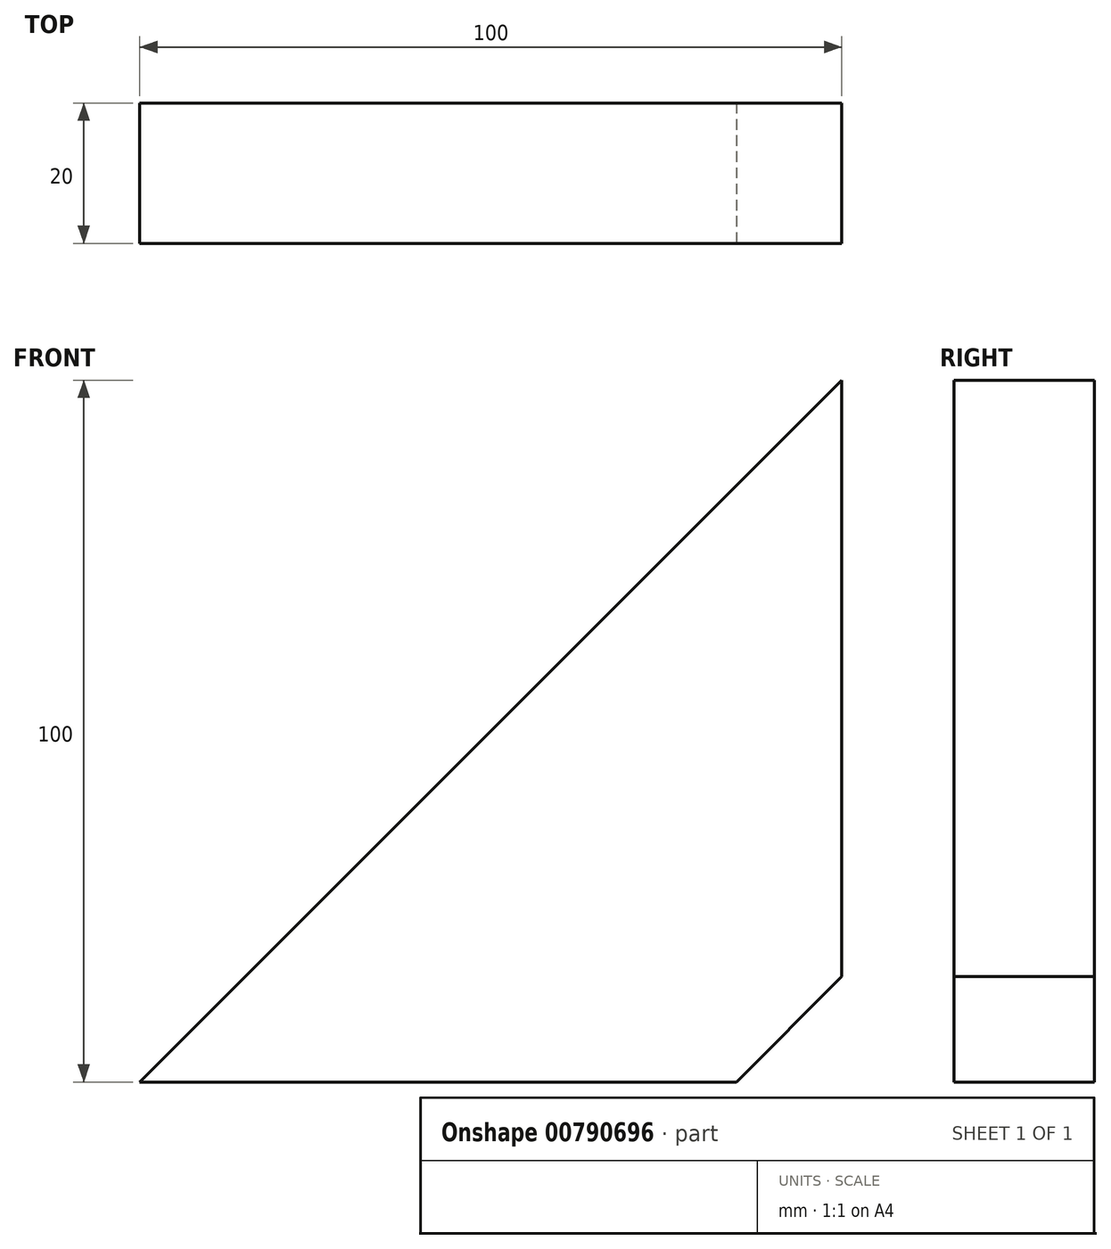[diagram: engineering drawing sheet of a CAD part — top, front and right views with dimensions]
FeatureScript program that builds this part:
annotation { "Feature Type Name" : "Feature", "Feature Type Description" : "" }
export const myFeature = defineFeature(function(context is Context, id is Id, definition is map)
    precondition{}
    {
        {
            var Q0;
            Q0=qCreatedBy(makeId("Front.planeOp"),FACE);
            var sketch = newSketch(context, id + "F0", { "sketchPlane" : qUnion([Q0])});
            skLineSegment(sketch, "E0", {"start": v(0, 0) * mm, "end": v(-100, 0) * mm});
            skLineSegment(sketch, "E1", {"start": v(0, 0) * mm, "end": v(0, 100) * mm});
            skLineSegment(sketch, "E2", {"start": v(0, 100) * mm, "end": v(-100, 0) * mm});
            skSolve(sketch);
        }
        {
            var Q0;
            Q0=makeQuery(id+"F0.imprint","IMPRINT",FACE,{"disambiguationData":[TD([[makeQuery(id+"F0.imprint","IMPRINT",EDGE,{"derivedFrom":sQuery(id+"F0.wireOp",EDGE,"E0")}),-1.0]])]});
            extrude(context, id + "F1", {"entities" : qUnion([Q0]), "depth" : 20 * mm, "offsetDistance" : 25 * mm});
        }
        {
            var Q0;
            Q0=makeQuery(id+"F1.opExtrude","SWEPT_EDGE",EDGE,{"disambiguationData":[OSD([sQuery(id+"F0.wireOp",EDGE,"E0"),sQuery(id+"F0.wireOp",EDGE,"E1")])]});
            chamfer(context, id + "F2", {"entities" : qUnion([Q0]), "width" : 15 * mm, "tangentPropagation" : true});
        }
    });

WHAT YOU SHOULD DO: Could you give these lines again, swapping "myFeature" for "wedgeFeature" and changing nothing else? Leave the pictures out.

THE REPLY:
[diagram: engineering drawing sheet of a CAD part — top, front and right views with dimensions]
FeatureScript program that builds this part:
annotation { "Feature Type Name" : "Feature", "Feature Type Description" : "" }
export const wedgeFeature = defineFeature(function(context is Context, id is Id, definition is map)
    precondition{}
    {
        {
            var Q0;
            Q0=qCreatedBy(makeId("Front.planeOp"),FACE);
            var sketch = newSketch(context, id + "F0", { "sketchPlane" : qUnion([Q0])});
            skLineSegment(sketch, "E0", {"start": v(0, 0) * mm, "end": v(-100, 0) * mm});
            skLineSegment(sketch, "E1", {"start": v(0, 0) * mm, "end": v(0, 100) * mm});
            skLineSegment(sketch, "E2", {"start": v(0, 100) * mm, "end": v(-100, 0) * mm});
            skSolve(sketch);
        }
        {
            var Q0;
            Q0=makeQuery(id+"F0.imprint","IMPRINT",FACE,{"disambiguationData":[TD([[makeQuery(id+"F0.imprint","IMPRINT",EDGE,{"derivedFrom":sQuery(id+"F0.wireOp",EDGE,"E0")}),-1.0]])]});
            extrude(context, id + "F1", {"entities" : qUnion([Q0]), "depth" : 20 * mm, "offsetDistance" : 25 * mm});
        }
        {
            var Q0;
            Q0=makeQuery(id+"F1.opExtrude","SWEPT_EDGE",EDGE,{"disambiguationData":[OSD([sQuery(id+"F0.wireOp",EDGE,"E0"),sQuery(id+"F0.wireOp",EDGE,"E1")])]});
            chamfer(context, id + "F2", {"entities" : qUnion([Q0]), "width" : 15 * mm, "tangentPropagation" : true});
        }
    });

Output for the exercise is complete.